Page 23 - Poetry-Romance
P. 23

The Cambridge Exam
               She crammed herself up with battles and dates,
                   She made her head ache with profit and loss;
               She worked so hard that she nearly got ill—
                   What did it matter? She did not pass.
               She learned all the French irregular verbs,
                   Pronouns and nouns in each separate class;
               She knew the rivers and towns in each map—
                   What did it matter? She did not pass.

               Horae Paulinae she knew off by heart,
                   Scripture she’d studied full well; but, alas!
               Spite of her studying, cramming, and work—
                   What did they matter? She did not pass.
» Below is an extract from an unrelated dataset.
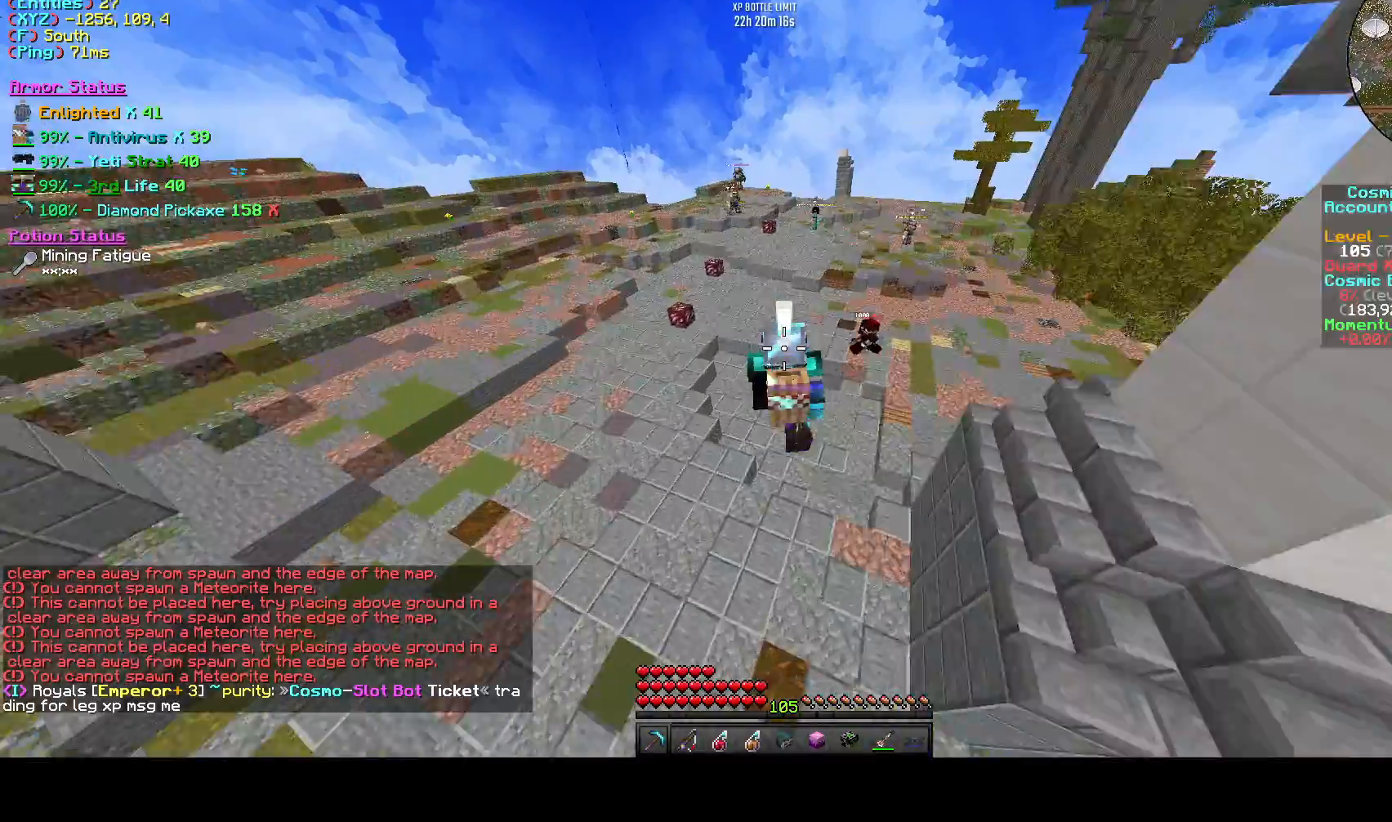
{"keys": ["d", "w"], "events": [[250, "d", "down"]]}
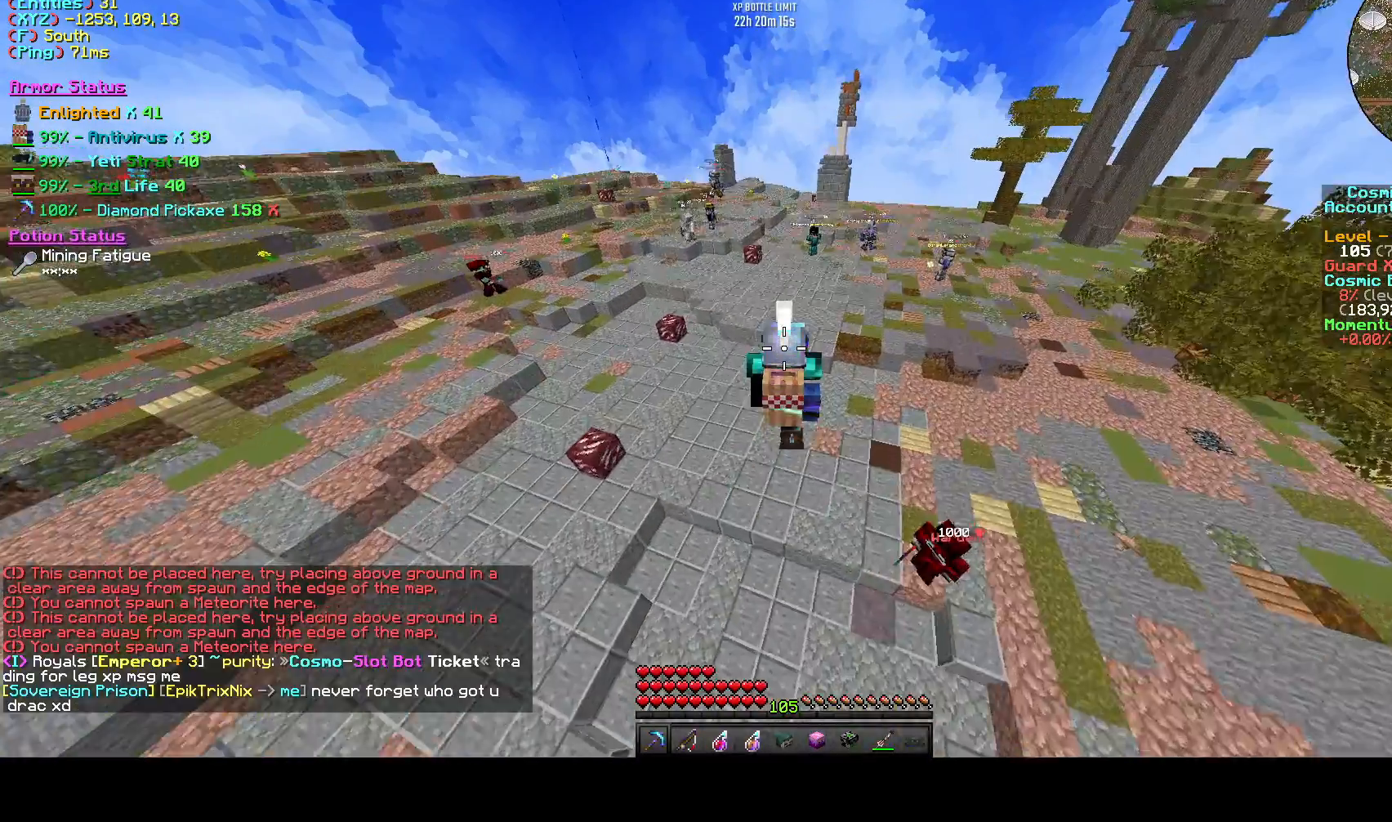
{"keys": ["a", "w"], "events": [[83, "d", "up"], [375, "a", "down"]]}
               When first she came she was rosy and bright,
                   And her large dark eyes were as clear as glass;
               But her eyes grew dim and her cheeks grew pale,
                   And all for nothing—she did not pass.
               When the news first came, she turned white as death;
                   She tried to keep calm, but the tears fell fast,
               As the thoughts came crowding into her mind,
                   “It is over now, and I have not passed.
               “I never can write and tell them at home
                   I have wasted money and time in vain:
               It is too late now; my last chance is gone,
                   For I am too old to go in again.”
               When evening came she was flushed and hot,
                   Her eyes were glittering strangely bright,
               Her head was aching with maddening pain,
                   And she raved and wandered in bed that night.
               Brain fever came on, she grew worse and worse,
                   She had injured her mind and body and brain;
               She passed from this world to the land of rest,
                   Where she would not have to work hard again.

               Oh! Cambridge exams, you may do much good,
                   But you break some hearts in that numerous throng;
               And it’s sad to think that one mark too few
                   May soften the brain that was never strong.